▸ **WORK REQUIRED**
Reproduce the lines of the items below character for character, starting with the very first line and stopping after the line that contains "Omuzdan Boy 45".
>>
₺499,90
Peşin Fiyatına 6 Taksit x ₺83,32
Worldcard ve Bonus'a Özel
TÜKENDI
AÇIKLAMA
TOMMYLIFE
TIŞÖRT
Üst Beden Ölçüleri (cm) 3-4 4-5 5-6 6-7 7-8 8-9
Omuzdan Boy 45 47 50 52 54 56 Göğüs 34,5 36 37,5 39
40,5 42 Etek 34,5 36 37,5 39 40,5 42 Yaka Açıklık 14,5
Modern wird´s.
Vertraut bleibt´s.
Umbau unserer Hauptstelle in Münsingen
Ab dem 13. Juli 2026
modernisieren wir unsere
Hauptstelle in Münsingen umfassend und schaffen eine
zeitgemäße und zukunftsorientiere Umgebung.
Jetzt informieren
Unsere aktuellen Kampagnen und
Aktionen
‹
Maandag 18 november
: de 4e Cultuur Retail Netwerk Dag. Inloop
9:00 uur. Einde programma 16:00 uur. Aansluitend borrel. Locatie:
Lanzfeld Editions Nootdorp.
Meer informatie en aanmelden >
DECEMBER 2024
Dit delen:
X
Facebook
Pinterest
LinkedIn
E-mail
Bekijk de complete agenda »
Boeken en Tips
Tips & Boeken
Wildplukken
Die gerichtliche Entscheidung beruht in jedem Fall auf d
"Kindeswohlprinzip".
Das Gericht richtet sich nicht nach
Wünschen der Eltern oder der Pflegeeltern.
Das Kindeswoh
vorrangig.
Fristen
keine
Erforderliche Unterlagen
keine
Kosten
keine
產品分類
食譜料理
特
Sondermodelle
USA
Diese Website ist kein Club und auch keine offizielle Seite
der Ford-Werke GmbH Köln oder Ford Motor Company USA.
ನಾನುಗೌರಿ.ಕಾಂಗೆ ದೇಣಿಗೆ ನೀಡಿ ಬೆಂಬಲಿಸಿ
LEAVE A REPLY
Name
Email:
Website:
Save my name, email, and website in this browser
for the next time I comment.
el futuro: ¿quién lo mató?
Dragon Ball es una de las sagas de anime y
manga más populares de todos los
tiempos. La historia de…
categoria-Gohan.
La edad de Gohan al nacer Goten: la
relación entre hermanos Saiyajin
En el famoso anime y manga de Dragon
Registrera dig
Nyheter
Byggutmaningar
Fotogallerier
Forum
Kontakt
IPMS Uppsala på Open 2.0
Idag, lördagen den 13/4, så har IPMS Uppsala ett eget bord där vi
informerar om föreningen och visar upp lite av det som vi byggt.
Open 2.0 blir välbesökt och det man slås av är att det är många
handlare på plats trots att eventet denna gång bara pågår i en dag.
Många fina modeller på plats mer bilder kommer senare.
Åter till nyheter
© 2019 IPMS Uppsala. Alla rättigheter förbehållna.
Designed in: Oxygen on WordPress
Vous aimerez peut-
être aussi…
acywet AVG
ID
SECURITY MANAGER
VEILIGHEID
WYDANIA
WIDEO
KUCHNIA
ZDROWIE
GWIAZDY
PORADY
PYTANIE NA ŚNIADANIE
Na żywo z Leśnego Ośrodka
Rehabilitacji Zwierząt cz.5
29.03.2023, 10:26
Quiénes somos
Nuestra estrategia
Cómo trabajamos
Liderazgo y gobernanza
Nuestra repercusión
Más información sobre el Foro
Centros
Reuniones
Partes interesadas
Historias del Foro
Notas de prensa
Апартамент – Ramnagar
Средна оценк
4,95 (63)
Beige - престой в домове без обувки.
<<
▸ **SOLUTION BELOW**
₺499,90
Peşin Fiyatına 6 Taksit x ₺83,32
Worldcard ve Bonus'a Özel
TÜKENDI
AÇIKLAMA
TOMMYLIFE
TIŞÖRT
Üst Beden Ölçüleri (cm) 3-4 4-5 5-6 6-7 7-8 8-9
Omuzdan Boy 45 47 50 52 54 56 Göğüs 34,5 36 37,5 39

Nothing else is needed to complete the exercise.